Because there are uneven bars, and it's… you know, he writes it more as you would speak it, I think, rather than you would sing it. And it makes it far more interesting, but sometimes more difficult to learn.
That we ever should have met is a miracle, no, inevitable inevitable yes, well, I confess…
It took me ages to learn that.
Here's to the ladies who lunch, everybody laughs…
Lynn Redgrave's big number in "Company" is called "The Ladies Who Lunch"; a bitter song by a woman who is no longer the life of the party.
Tell me about this character in "Ladies Who Lunch."
Joanne. Joanne is on her third husband. She's… she's kind of a fabulous woman, I think. I think she… I think she drinks to escape. In the third verse, she finally, after sort of berating the ladies who sit and, you know, go to the gym and go to Pinter plays and enjoy a piece of Mahler's, and play wife and all of that, she says, "Here's to the girls who just watch." And that, of course, is herself.

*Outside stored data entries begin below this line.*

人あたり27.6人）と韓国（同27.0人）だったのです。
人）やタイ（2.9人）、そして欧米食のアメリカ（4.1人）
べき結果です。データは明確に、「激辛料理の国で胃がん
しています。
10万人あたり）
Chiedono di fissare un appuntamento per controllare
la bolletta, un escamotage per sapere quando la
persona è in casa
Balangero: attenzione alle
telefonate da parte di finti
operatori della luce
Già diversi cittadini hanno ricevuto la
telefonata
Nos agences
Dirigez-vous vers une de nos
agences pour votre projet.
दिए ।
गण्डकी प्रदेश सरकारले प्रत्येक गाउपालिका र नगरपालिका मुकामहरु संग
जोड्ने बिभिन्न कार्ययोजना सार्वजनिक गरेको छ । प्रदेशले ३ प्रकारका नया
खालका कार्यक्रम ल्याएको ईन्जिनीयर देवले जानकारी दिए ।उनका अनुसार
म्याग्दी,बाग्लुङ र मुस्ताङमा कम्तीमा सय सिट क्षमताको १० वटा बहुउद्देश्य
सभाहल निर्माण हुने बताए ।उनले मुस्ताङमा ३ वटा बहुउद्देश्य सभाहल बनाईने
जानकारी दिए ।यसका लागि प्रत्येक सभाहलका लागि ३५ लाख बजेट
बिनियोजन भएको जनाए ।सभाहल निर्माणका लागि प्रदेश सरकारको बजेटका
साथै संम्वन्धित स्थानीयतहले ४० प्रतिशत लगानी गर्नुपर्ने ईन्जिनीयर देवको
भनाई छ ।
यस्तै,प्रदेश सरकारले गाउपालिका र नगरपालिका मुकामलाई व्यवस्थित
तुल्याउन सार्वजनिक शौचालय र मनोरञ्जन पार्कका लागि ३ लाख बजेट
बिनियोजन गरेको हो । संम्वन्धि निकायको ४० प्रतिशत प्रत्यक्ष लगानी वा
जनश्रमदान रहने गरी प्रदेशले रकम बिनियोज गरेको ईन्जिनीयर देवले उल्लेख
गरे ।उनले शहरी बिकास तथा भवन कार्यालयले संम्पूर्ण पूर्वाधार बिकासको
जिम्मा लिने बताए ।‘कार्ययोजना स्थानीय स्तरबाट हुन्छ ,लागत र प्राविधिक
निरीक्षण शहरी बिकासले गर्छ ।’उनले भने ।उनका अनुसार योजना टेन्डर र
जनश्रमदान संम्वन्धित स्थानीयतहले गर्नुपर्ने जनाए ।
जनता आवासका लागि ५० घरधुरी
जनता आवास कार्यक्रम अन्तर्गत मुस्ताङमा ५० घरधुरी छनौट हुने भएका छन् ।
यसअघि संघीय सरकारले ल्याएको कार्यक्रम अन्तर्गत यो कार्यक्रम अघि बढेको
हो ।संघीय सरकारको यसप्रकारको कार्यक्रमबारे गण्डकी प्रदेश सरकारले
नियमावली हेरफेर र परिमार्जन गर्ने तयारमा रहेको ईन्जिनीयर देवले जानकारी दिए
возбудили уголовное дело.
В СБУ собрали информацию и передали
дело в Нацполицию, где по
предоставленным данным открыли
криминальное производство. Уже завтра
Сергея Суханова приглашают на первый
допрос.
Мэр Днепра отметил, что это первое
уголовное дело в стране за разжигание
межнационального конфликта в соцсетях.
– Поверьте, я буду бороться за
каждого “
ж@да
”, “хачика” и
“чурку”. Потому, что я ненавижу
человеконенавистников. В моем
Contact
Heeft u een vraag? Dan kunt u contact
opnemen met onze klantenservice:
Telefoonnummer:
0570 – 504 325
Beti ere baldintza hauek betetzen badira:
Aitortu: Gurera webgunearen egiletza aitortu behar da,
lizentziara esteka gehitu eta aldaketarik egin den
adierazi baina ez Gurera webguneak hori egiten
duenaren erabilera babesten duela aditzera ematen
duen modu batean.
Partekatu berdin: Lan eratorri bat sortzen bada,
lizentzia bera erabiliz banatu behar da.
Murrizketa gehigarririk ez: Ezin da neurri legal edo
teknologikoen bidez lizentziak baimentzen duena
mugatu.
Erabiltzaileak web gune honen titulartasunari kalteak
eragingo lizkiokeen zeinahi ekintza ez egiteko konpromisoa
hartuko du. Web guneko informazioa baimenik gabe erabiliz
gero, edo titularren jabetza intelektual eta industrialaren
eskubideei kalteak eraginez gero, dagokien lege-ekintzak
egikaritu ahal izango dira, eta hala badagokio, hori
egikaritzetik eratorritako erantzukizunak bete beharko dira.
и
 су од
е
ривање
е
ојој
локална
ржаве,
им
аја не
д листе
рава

When they get depressed it's a bottle of scotch plus a little jest, another chance to disapprove another brilliant zinger, another reason not to move another vodka stinger– (screams) I'll drink to that.
Steve said to me it's a primal scream, and whatever you do, it must… it must surprise us. So it is complicated. It is… it is absolutely acted. It has to be thought. I… I'm not an alcoholic, I'm glad to say, but I sure know what it feels like to possibly venture into that land.
Perhaps the cleverest of clever songs is "A Little Priest" from "Sweeney Todd" in which Baranski's character and Sweeney, played by Brian Stokes Mitchell, consider the relative merits of various occupations as human fillings for their pies.
Hot from the oven
BRIAN STOKES MITCHELL:
What is that?
It's priest. Have a little priest
Is it really good?
Sir, it's too good at least. Then again they don't commit sins of the flesh, so it's pretty fresh …
Awful lot of fat
Near the end of "Little Priest" he says, "What is that?" And I go "It's fop, finest in the shop." And we have some shepherd's pie peppered with actual shepherd on top. (Laughter) Steve writes consonants, and I love consonants as an actress, but he's just… you can sink your lips and tongue and teeth into all these delightful consonants, and that's just filled with those delicious P's, which I just chose to emphasize because I think they're so delicious.
Isn't it rich? Are we a pair? Me here at last on the ground, you in midair, Send in the clowns —
One thing that's happened for me as I have gotten older is that I am so constantly grateful to still be singing, and to still be doing. See, I'm 74, so it's unusual to be singing, you know, at this age. And when I was younger, I didn't think of my ability to sing so much as a gift. Now I just always try to remember to say, "Help me give it back."
And then if I can get into that mode, than I get out of ego.
What does that mean, get "out of ego"?
Well, ego makes you worry about how you sound. Ego makes you worry about how you look, makes you worry about what people are thinking about you. And if you start thinking about what people are thinking about you when you're performing, you are finished. Finished.
Anyone can whistle
Barbara Cook closes her performances with a simple, affecting Sondheim song called "Anyone Can Whistle." It seemed an appropriate way to end our conversation, as well.
What's hard is simple, what's natural comes hard, maybe you could show me how to let go, lower my guard, learn to be free, maybe if you whistle, whistle for me …
Thank you so much for that. And thank all three of you.